Weld managed to run substantially to the left of his Democratic opponent—John Silber, the union-busting president of Boston University who was known mostly for clashing with Howard Zinn and threatening to cut mothers off of welfare—and he won a massive reelection victory after breaking the hearts of conservatives who expected him to cut spending. Nearly three decades later, his tenure is mostly remembered as a time of balanced budgets and bipartisan education reforms that have made Massachusetts schools the envy of the nation.
But that turned out to be the zenith of Weld’s political career. Ahead of the 1996 presidential election, conservative pundits like William Safire shot him come-hither glances—only to worry that he was pro-choice and “soft on gays.” Weld opted for a lateral move instead, contesting John Kerry’s Senate seat that year, but he didn’t have the stomach for cutthroat politics. When, in a last-chance gambit to rally conservatives, Weld demanded that Kerry explain his opposition to the death penalty to the mother of a murdered police officer, the senator masterfully shot back with a reference to his own time in Vietnam.

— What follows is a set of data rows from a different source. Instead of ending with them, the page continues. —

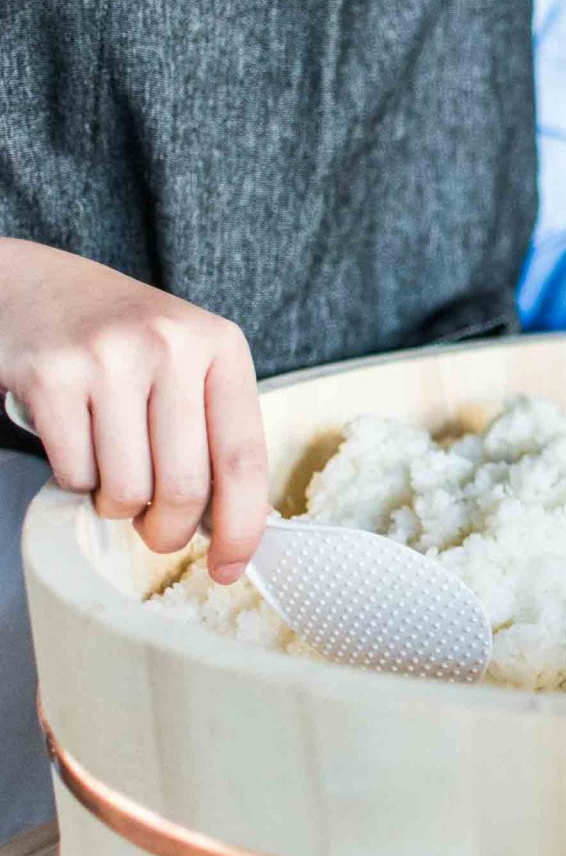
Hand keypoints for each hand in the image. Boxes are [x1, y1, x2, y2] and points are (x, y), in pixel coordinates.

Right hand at [0, 240, 268, 582]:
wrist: (31, 287)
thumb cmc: (121, 340)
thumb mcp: (186, 363)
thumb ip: (214, 429)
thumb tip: (239, 524)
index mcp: (220, 346)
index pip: (244, 457)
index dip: (243, 526)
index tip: (232, 568)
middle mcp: (170, 345)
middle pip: (185, 486)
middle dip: (169, 531)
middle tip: (156, 530)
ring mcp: (108, 358)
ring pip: (127, 489)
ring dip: (117, 504)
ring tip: (113, 472)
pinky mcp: (50, 376)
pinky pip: (74, 474)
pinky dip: (76, 482)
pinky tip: (77, 447)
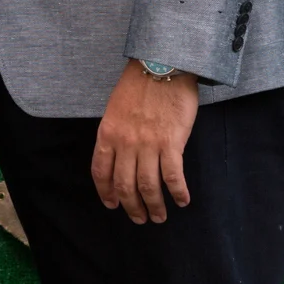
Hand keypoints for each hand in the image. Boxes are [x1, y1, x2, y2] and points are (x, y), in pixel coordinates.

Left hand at [91, 59, 198, 223]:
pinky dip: (178, 193)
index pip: (101, 172)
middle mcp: (125, 143)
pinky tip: (182, 201)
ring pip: (148, 187)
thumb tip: (120, 155)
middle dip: (131, 207)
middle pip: (125, 185)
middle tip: (140, 218)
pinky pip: (173, 177)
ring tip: (159, 217)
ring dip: (154, 206)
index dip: (106, 193)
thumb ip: (116, 132)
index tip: (112, 205)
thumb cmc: (139, 83)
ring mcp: (148, 145)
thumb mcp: (115, 107)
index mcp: (108, 133)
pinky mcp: (171, 143)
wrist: (162, 65)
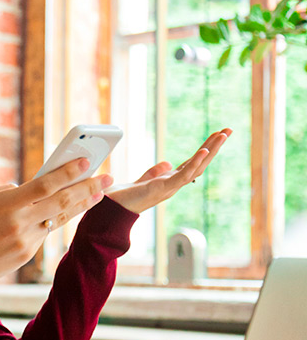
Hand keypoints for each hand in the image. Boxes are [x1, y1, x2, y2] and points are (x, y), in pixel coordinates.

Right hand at [0, 158, 112, 290]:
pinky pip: (45, 232)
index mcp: (6, 205)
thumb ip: (8, 191)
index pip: (44, 185)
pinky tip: (67, 210)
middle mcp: (20, 223)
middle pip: (62, 202)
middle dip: (87, 188)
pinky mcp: (28, 254)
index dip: (67, 172)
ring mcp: (26, 241)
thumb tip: (30, 187)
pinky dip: (55, 219)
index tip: (86, 161)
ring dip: (80, 205)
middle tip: (107, 177)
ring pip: (59, 218)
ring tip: (98, 193)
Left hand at [107, 128, 231, 213]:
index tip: (217, 135)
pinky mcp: (162, 189)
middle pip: (200, 163)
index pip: (192, 162)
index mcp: (170, 181)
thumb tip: (167, 164)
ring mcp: (170, 188)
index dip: (205, 149)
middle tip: (228, 130)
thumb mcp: (143, 181)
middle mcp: (173, 184)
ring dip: (211, 151)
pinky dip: (195, 163)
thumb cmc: (124, 198)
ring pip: (197, 168)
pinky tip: (204, 150)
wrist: (111, 209)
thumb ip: (155, 173)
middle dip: (215, 147)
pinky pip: (183, 176)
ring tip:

If you’ve made John Kerry look like Cicero on the debate stage, you should probably take a moment to reconsider your strategy. Weld lost to Kerry by eight points. Soon thereafter, the two made nice by quaffing beers like old buddies after the Harvard-Yale game.
The lesson was clear: Massachusetts liberals are willing to vote for local Republicans because it makes them feel open-minded and fiscally responsible. But those same politicians find it impossible to move up in the world because of the state of the broader GOP. Observe the cases of Rudy Giuliani, who first recommended Weld for a job in the Reagan administration, and Romney, who succeeded him as governor. Both performed reasonably well as blue-state Republicans, only to contort themselves unrecognizably in a failed attempt to win right-wing support at the national level.
Along with Weld, Hogan, and a few others, they make up what is left of the moderate Republican breed. But unlike the recently deceased George H. W. Bush, who was able to gradually shift to a harder-edged partisanship, their careers have unfolded entirely after the party’s conservative takeover. Weld refused to budge further right, and in the end, he couldn’t even finagle an appointment as President Bill Clinton’s ambassador to Mexico; arch-conservative Senator Jesse Helms blocked his nomination, reportedly disgusted with Weld’s progressive stances on gay rights and abortion.
Weld hasn’t held office since 1997. What once could have been written off as maverick inclinations have morphed into outright heresies, such as his endorsement of Barack Obama for president in 2008 after initially stumping for Romney. His taste for a doomed fight is still evident. He will not be elected president, or likely even give Trump a scare in New Hampshire.
But that doesn’t make this presidential run pointless. For Weld, it’s a chance to tilt at one more windmill as the Last Rockefeller Republican. For Trump, it may be portent of inter-partisan conflict, even as he enjoys sky-high approval among conservatives. Sitting presidents who have attracted primary challengers, from Harry Truman in 1952 to Bush in 1992, have gone on to either retire or lose their reelection campaigns. If Weld draws any blood, his candidacy will amount to much more than a late-career lark. And even if it proves spectacularly ineffective, history will look kindly on it.